Race and Faith: The Deafening Silence, Trevor Phillips [Civitas, 2016]

Summary

1. What makes minorities succeed or fail, and why haven’t anti-discrimination laws helped them much?

British governments have tried to improve the outcomes of minorities by legislating against discrimination.

These legal interventions have not helped much because the outcomes of minorities are determined less by prejudice or racism than they are by the minorities’ own ethonocultures. A minority’s ethnoculture shapes its members’ ambitions, values and behaviour. Such traits in turn influence how much money a minority’s members will make, the chance they’ll commit a crime, how well they will do in school, their views on sexuality etc. Such differences often persist over many generations. These differences have been objectively demonstrated by Big Data.

In other words, it’s not all about white racism and oppression. It’s not even mostly about that.

2. How can we integrate minorities better, and what happens if we don’t?

Britain used to integrate new migrants passively, through organic integration. It accommodated migrants and their traditions, and expected that over time migrants would adopt British values and behaviour. But this method is no longer feasible. It’s too slow and the pressures are too great. Today’s minorities are big and superdiverse, and many have values vastly different to Britain’s. Unless we take a more muscular approach to integration, we will face enormous social difficulties and perhaps catastrophe.

Despite the importance of race and integration, no one—particularly the media and politicians—likes to talk publicly about these issues.

Many people, however, are privately worried. This points to one potential social difficulty: that an alarmed majority may give in to its fears of minorities, lashing out against them.

Another potential social difficulty is the pernicious culture of offense. People are becoming more offended about more things, a touchiness which is increasing social friction and stirring dangerous demands that freedom of expression be curtailed.

☆ ☆ ☆ ☆

The task — Rewrite the summary's paragraph beginning "Britain used to integrate new migrants" as a short bulleted list that keeps its main facts. The rows that come next are drawn from a different source.

☆ ☆ ☆ ☆

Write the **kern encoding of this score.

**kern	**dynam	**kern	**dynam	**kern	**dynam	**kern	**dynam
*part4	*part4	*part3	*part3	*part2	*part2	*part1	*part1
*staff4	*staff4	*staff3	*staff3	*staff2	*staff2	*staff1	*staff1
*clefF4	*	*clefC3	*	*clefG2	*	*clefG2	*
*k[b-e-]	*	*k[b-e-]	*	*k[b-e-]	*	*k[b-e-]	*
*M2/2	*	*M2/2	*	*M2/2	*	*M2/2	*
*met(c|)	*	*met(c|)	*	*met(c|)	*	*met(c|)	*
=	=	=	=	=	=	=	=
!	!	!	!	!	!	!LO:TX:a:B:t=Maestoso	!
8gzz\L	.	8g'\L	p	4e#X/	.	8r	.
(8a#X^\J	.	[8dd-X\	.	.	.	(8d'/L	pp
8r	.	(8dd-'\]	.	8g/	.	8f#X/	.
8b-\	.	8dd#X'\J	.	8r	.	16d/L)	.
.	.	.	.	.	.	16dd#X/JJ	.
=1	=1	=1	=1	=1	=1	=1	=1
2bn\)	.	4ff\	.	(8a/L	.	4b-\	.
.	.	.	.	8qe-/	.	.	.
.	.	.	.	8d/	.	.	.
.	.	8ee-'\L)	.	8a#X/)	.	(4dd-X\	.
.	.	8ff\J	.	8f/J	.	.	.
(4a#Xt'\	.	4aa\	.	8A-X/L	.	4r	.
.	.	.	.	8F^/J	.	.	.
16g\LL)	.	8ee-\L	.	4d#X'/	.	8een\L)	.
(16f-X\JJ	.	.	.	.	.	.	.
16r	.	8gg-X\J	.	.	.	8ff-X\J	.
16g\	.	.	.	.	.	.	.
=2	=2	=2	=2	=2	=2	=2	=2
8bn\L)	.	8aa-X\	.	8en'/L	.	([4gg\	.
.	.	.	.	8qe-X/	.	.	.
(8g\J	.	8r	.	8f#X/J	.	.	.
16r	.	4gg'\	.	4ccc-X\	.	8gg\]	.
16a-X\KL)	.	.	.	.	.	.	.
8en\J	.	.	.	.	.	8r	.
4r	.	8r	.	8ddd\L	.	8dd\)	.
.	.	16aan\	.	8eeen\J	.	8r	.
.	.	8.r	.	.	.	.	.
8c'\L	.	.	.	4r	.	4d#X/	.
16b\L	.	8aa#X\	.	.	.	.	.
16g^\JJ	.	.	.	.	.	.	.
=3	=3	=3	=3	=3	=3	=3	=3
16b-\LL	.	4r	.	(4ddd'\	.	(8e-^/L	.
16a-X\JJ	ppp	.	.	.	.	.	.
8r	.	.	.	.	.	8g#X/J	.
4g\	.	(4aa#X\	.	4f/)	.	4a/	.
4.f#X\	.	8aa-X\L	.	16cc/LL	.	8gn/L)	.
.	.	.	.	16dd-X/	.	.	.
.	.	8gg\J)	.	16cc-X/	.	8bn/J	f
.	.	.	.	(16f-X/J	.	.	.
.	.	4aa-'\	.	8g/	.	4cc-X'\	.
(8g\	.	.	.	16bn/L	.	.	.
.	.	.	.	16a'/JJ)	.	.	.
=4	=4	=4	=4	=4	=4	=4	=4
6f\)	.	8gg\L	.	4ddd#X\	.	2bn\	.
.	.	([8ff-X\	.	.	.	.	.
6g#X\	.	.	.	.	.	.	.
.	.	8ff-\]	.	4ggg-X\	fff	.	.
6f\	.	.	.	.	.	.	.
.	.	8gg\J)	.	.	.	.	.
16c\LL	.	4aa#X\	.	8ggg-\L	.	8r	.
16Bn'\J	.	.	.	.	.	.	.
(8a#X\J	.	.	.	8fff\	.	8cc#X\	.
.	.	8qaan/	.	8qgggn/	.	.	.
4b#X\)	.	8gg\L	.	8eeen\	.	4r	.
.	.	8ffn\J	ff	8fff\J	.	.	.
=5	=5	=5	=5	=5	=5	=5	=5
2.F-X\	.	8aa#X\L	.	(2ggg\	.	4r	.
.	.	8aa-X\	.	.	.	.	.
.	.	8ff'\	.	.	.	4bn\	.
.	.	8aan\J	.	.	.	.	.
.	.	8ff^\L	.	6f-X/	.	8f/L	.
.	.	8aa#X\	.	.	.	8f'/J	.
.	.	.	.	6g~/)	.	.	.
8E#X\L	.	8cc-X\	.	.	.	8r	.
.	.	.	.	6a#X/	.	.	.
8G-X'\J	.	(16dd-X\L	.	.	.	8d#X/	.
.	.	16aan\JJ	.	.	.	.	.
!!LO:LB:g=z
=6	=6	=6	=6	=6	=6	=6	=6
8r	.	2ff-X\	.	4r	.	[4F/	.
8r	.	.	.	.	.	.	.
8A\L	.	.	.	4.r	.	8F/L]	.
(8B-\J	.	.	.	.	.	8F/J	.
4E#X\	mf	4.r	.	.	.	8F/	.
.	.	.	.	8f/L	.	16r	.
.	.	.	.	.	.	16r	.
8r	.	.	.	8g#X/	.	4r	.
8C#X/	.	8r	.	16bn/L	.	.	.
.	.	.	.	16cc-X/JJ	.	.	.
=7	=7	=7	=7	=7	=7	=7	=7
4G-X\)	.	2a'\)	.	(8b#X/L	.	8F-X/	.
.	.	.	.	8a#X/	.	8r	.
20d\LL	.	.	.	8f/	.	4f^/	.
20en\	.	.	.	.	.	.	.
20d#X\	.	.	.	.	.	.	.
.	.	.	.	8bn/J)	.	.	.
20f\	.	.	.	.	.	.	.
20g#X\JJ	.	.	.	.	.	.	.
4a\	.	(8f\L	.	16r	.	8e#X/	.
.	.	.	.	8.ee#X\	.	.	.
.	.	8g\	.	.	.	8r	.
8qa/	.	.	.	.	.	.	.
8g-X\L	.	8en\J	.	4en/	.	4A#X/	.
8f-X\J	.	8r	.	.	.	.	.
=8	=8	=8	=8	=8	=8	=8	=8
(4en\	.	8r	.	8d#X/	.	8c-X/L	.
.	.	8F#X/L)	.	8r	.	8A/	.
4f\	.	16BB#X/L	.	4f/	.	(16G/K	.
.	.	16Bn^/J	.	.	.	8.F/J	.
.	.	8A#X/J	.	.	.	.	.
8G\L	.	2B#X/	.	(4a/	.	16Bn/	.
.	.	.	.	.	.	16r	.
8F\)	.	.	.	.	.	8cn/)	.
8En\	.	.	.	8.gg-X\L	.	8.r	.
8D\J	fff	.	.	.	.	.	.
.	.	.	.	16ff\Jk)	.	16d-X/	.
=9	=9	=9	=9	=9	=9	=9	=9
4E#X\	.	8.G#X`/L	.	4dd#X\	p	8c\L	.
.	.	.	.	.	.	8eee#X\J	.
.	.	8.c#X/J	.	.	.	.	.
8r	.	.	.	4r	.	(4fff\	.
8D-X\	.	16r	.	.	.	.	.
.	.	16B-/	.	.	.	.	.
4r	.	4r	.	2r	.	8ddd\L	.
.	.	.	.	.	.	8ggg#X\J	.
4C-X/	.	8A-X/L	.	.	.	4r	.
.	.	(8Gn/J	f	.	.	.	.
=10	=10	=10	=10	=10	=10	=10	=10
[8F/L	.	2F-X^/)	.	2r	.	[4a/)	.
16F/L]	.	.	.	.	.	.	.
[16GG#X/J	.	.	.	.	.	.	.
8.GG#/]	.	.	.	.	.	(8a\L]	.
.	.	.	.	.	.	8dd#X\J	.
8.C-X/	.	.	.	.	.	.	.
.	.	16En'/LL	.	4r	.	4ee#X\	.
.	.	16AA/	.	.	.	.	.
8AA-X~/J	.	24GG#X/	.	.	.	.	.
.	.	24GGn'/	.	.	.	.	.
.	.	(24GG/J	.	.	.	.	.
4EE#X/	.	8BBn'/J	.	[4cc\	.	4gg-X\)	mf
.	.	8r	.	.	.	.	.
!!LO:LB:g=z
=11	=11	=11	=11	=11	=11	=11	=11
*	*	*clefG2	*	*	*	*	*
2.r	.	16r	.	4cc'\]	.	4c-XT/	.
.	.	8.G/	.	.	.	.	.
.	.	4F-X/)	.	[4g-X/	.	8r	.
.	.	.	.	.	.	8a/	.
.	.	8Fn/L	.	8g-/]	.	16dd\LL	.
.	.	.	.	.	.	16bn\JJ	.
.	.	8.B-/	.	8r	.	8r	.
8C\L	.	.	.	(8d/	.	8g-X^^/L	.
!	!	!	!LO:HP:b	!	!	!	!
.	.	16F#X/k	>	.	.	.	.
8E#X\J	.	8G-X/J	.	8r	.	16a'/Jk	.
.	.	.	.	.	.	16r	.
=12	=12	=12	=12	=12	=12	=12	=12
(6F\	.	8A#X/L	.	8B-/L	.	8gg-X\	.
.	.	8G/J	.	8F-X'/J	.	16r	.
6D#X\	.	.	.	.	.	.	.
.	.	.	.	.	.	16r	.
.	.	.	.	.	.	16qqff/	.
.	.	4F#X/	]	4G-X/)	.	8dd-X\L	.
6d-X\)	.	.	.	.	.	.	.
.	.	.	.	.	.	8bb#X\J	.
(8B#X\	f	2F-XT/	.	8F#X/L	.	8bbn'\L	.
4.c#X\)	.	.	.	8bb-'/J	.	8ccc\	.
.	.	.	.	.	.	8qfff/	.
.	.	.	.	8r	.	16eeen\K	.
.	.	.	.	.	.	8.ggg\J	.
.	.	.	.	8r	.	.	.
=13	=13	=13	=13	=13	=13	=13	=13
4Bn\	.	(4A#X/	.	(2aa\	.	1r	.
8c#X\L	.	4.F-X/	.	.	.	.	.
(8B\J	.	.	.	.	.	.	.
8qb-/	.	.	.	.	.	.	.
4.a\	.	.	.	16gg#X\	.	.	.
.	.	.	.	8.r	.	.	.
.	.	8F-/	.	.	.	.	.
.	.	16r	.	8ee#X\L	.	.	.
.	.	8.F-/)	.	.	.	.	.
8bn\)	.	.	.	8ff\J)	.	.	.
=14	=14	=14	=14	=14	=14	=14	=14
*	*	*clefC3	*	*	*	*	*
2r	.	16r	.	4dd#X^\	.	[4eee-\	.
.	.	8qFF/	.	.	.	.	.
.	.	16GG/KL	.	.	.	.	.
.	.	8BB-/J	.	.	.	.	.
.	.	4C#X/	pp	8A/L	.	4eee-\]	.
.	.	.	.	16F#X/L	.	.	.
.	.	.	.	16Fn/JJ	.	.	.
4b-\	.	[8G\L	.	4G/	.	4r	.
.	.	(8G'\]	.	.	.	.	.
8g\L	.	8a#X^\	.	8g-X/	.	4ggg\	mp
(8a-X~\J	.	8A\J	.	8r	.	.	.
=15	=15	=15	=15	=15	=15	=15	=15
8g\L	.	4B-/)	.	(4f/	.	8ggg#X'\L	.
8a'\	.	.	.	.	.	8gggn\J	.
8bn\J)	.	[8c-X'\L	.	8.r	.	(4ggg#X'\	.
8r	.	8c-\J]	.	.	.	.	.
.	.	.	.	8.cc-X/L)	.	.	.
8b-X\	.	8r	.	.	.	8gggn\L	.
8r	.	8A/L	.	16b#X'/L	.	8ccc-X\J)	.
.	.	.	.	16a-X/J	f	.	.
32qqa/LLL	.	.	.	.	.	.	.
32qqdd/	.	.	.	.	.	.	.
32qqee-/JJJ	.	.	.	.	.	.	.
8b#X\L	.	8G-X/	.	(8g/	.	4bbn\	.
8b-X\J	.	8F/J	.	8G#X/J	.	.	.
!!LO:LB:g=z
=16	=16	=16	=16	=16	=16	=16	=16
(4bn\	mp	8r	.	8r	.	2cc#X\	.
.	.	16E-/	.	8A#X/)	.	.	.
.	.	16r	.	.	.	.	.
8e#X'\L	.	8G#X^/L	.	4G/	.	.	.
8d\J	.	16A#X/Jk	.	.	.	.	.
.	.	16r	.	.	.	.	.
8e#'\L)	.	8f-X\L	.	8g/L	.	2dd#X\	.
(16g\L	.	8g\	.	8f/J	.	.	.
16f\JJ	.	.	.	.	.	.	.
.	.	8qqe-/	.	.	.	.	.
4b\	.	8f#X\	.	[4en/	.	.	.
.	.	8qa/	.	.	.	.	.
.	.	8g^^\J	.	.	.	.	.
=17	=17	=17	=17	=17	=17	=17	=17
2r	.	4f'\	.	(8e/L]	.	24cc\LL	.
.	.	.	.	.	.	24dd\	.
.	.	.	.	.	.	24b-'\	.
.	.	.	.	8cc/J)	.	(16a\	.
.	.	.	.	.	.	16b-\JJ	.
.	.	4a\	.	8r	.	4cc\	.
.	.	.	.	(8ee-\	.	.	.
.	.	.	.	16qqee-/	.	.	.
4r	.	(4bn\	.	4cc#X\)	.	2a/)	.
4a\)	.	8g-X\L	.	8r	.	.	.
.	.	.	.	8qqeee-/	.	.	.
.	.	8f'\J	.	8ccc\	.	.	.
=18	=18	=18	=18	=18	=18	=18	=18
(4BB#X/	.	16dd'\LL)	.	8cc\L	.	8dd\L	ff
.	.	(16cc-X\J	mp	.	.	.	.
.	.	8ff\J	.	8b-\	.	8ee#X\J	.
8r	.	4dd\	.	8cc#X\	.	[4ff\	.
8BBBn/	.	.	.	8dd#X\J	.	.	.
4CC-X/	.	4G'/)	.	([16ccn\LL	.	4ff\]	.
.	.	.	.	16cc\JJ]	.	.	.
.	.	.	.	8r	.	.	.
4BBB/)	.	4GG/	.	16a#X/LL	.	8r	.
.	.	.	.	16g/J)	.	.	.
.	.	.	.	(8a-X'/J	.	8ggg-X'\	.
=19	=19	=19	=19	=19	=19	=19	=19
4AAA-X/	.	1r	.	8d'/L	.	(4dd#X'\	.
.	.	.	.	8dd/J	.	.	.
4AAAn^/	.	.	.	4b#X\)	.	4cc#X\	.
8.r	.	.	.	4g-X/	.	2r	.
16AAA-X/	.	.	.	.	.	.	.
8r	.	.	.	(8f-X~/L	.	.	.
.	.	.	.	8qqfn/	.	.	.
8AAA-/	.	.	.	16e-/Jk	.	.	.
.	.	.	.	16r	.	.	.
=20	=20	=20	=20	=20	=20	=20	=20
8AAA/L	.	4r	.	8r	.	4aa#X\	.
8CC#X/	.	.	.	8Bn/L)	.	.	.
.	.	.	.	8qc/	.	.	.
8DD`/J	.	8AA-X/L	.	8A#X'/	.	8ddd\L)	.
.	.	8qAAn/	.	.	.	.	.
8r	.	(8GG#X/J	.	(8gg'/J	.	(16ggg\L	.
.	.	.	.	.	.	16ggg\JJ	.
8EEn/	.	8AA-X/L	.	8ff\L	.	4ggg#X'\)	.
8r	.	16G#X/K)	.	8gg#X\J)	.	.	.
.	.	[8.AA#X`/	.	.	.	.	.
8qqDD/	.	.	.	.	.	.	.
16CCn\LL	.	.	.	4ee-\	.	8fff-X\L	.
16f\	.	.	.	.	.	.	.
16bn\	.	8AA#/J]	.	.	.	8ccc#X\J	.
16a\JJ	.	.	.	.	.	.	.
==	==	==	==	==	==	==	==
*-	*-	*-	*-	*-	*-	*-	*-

☆ ☆ ☆ ☆

Answer for this exercise —
- Britain once integrated new migrants passively, through organic integration: it accommodated them and their traditions and expected them to adopt British values and behavior over time.
- That method is no longer feasible because it is too slow and the pressures are too great.
- Today's minorities are big and superdiverse, and many hold values vastly different from Britain's.
- Without a more muscular approach to integration, Britain will face enormous social difficulties and perhaps catastrophe.